Selected text:
+ + + +

Colegrove Pumping Station
Standard Oil Company's Early Tie-In With McKean County!
photo credit: John G. Coleman Collection
See location 2001
Read Article on Nation's First Oil Pipeline
The oil pumping station at Colegrove employed over 30 men and the countryside was dotted with huge oil tanks.
photo credit: John G. Coleman Collection
photo credit: E-bay
FIRE! FIRE! FIRE! LIGHTNING STRIKES!
In spite of earth embankments to protect from spillage, sometimes these tanks caught fire or were struck by lightning and smoke and flames could be seen for miles around as shown above.
The Trip to the Oil Tanks
June 22nd 1892
An Excerpt from the Diary of J. H. M.
(identity of J.H.M. is unknown)
There were two oil tanks stuck by lightning on Thursday morning at 3:15 A.M. June 22nd (1892) at Colegrove, 7 miles south of Smethport. They were both struck at about the same time. I was told not 3 minutes apart. Sam Ramer and I went to see them burn. We went after dinner, with a horse and rig. The tanks were burning full blast by the time we got there.
A tank burns about 12 hours before it boils over and about that long afterwards, or, as long as the oil lasts. As soon as it is discovered that any of the tanks are struck, they telegraph for help to all the principle towns around. That, it seems, would be unnecessary, unless, as in this case, the tanks were struck during the night hours; for about half or more of the people in the country round turn out as soon as they see the smoke, and that can be seen for many miles in every direction. It rolls up as large and blacker than any thunderstorm I ever saw. The farmers in the neighborhood load up their plows and take
them along for they know they will be needed & it will be possibly 12 or more hours work and good pay. The hardware stores around are speedily relieved of all their shovels & of almost any kind of shovel. The idea is in the tank, to have trenches dug and embankments throwed up around with other tanks or property that may be near.
If all things are in readiness before the oil boils over the shoot holes into the lower part of the tank with cannon balls about as large as a first and let the oil out from below into these trenches and save some of it by the use of a steam pump for the purpose. The oil, is pumped out of the trenches and into an unfilled tank. But is it seldom that any great amount of oil can be saved as it is generally ready to boil over by the time the trenches are dug and embankments thrown up. On this occasion the pump was some miles distant and the team mired with it on the return trip, and it failed to arrive in time to be of any service. The one tank stood on a high, steep bank along the mountain side & about 200 yards above the bank of Potato Creek. The trenches that they dug around this tank did not hold near all the oil when it boiled over & the overplus went in a wide stream down the bank & into the creek.
The manager had forethought enough to go down the creek about 1/2 mile & had a boom made of logs stretched across the stream just above a large sawmill to stop the oil when it would reach there & we were told that the boom was swung in place none too soon. It did great damage as it went along (I mean the oil). It burned a R.R. bridge & two wagon bridges, the one quite a large one & all the bushes and younger on either bank all the way down to the boom & just as the oil was about all consumed on the water, the boom was burned in two about the center of the stream. Had there been much more oil afloat it would then no doubt have burned this sawmill & possibly another little further down stream.

+ + + +

Prompt A: Retype the listing from its very beginning through the line containing "### Logs Detallados", including that line. Leave out the pictures.
The listing is unrelated to the Colegrove Pumping Station page.

+ + + +

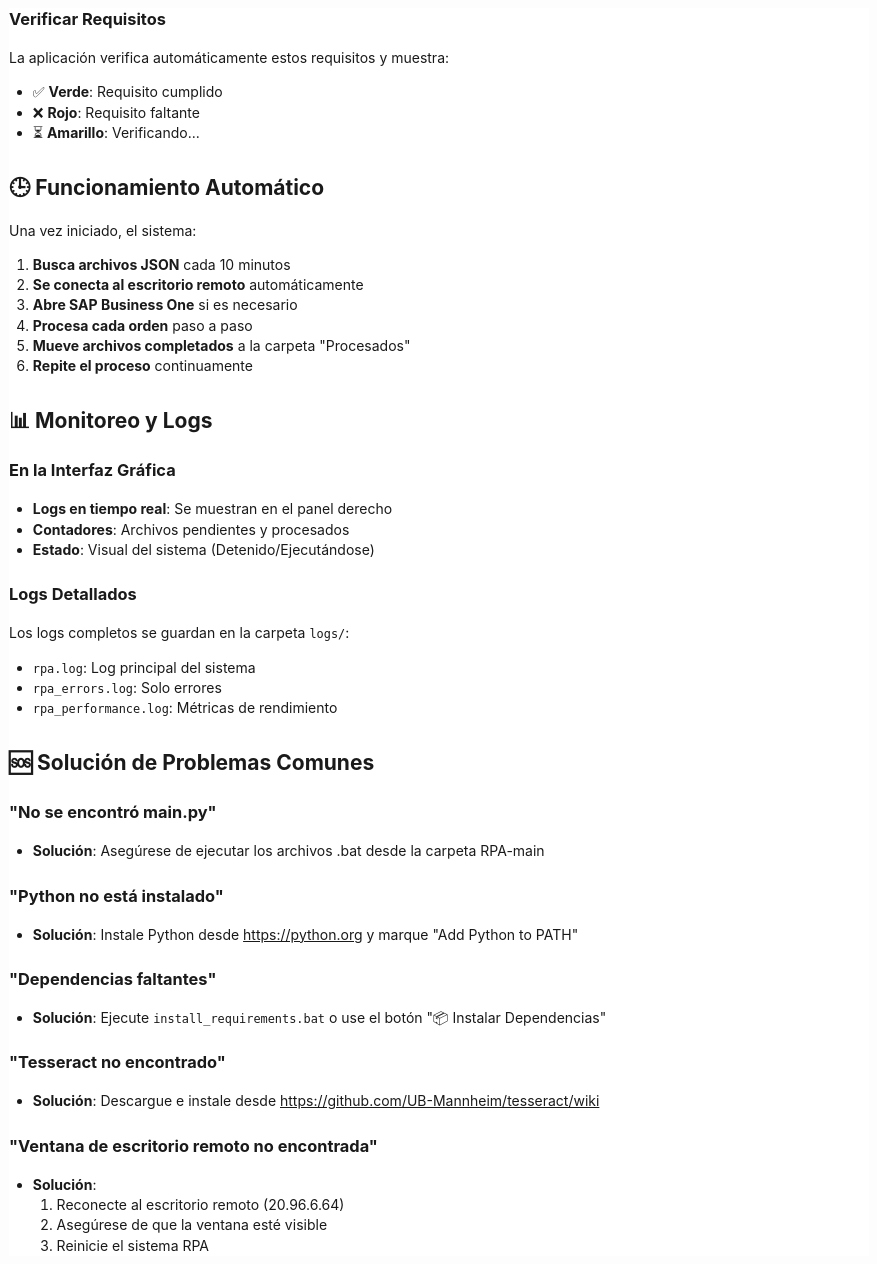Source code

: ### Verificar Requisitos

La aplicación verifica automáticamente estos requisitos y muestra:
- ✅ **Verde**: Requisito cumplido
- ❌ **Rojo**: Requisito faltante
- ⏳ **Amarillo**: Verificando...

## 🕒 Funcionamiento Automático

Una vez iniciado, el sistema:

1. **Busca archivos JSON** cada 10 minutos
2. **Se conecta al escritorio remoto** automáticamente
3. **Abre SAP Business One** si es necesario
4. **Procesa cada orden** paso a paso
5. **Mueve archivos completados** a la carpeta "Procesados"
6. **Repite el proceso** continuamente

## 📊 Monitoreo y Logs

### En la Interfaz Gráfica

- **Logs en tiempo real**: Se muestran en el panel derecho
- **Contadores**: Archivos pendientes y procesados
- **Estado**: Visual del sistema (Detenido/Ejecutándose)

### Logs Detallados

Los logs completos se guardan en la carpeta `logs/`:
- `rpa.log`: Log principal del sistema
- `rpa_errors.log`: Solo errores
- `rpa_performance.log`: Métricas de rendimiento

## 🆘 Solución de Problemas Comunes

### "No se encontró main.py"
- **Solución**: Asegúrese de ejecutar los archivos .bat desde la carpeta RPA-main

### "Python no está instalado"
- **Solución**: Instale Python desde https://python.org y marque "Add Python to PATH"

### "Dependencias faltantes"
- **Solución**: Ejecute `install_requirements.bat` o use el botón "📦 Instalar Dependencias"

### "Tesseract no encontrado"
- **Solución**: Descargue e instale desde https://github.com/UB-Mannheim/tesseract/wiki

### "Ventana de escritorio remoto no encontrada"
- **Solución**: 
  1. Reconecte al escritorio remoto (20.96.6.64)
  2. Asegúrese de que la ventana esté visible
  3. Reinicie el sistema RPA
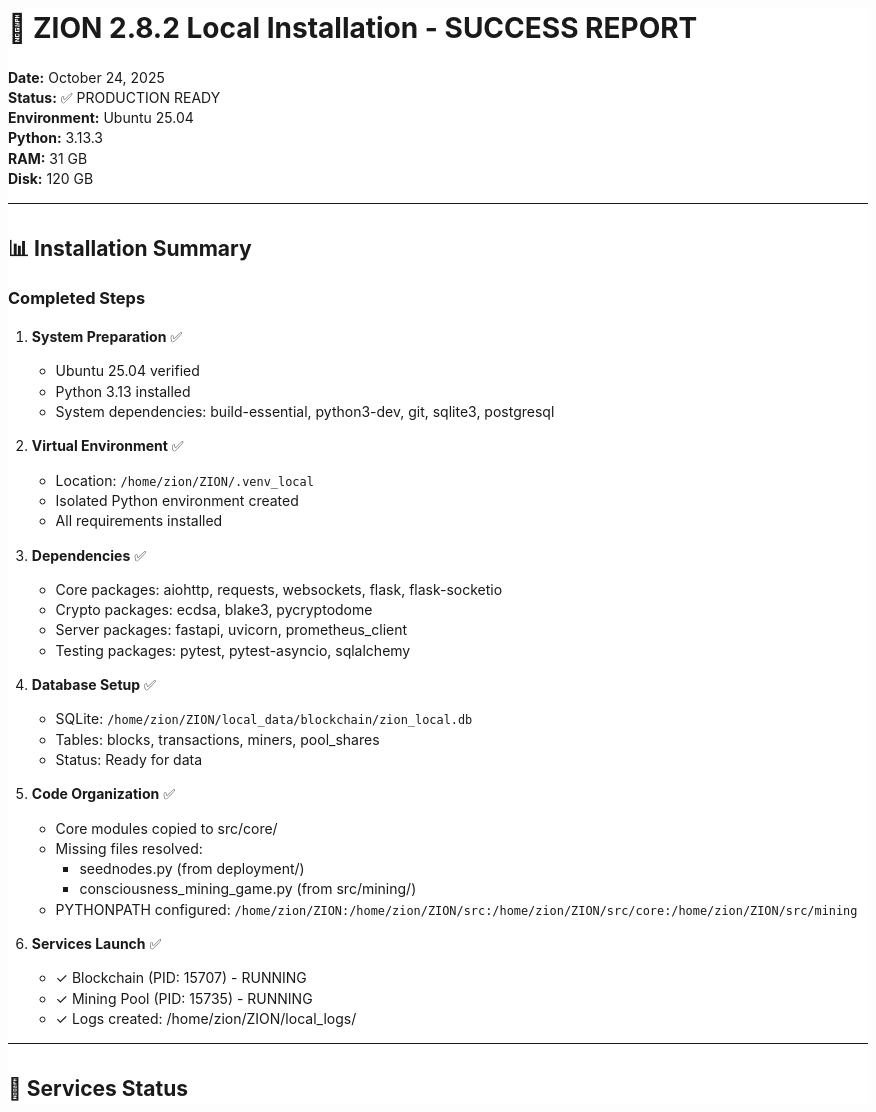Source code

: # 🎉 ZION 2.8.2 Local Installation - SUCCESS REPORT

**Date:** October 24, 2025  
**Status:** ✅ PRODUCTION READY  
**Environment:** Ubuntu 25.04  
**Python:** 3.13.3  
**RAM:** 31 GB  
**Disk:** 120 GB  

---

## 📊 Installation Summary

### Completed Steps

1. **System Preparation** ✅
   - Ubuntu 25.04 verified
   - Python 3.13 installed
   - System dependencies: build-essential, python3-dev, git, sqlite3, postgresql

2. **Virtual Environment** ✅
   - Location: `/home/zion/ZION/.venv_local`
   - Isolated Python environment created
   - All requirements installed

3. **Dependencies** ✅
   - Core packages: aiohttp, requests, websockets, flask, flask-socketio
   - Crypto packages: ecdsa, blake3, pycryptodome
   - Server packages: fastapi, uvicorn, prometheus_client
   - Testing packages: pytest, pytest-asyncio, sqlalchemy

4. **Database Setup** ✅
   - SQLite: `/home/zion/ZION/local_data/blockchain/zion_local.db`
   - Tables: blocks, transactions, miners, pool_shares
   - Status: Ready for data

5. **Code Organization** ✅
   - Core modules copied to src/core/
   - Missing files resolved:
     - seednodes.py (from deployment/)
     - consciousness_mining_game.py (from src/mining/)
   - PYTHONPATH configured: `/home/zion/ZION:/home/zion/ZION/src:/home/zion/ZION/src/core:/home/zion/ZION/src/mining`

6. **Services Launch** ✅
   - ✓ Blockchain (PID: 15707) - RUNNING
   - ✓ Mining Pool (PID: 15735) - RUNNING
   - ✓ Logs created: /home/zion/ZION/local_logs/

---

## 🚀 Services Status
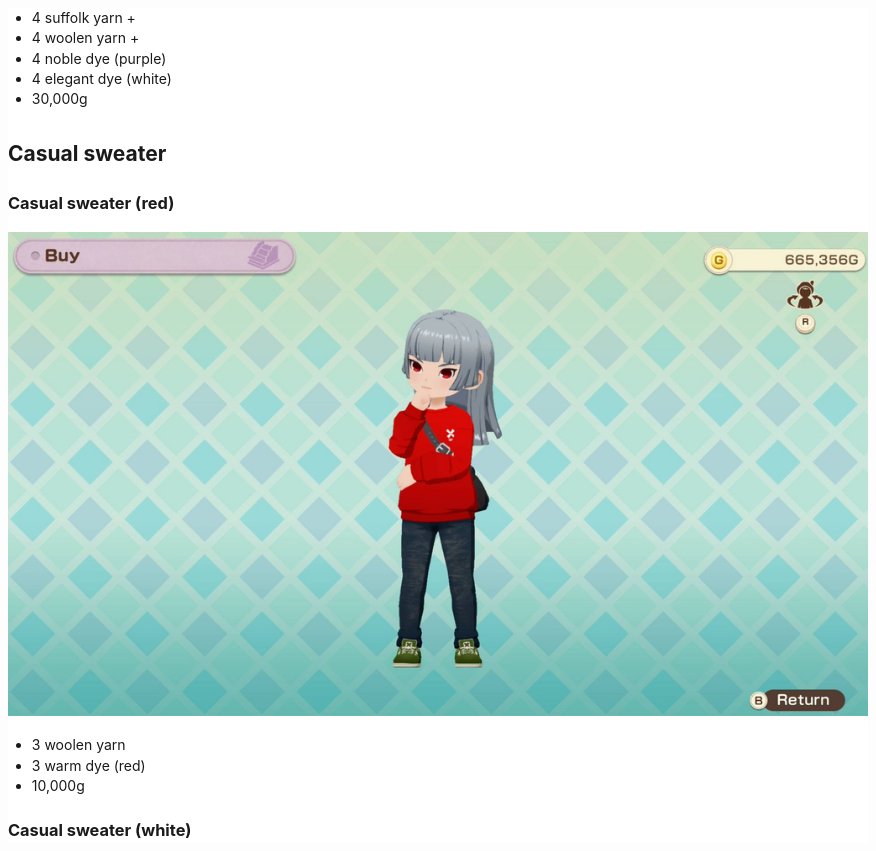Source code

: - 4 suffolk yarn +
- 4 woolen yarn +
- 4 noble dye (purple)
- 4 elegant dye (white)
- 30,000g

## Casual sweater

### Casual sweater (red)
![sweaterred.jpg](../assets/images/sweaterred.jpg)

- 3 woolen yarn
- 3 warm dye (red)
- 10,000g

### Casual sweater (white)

+ + + +

Prompt B: Echo word for word the stretch of the Colegrove Pumping Station page from "In spite of" through "as shown above.".

Exercise output A:
Source code

: ### Verificar Requisitos

La aplicación verifica automáticamente estos requisitos y muestra:
- ✅ **Verde**: Requisito cumplido
- ❌ **Rojo**: Requisito faltante
- ⏳ **Amarillo**: Verificando...

## 🕒 Funcionamiento Automático

Una vez iniciado, el sistema:

1. **Busca archivos JSON** cada 10 minutos
2. **Se conecta al escritorio remoto** automáticamente
3. **Abre SAP Business One** si es necesario
4. **Procesa cada orden** paso a paso
5. **Mueve archivos completados** a la carpeta "Procesados"
6. **Repite el proceso** continuamente

## 📊 Monitoreo y Logs

### En la Interfaz Gráfica

- **Logs en tiempo real**: Se muestran en el panel derecho
- **Contadores**: Archivos pendientes y procesados
- **Estado**: Visual del sistema (Detenido/Ejecutándose)

### Logs Detallados

Exercise output B:
In spite of earth embankments to protect from spillage, sometimes these tanks caught fire or were struck by lightning and smoke and flames could be seen for miles around as shown above.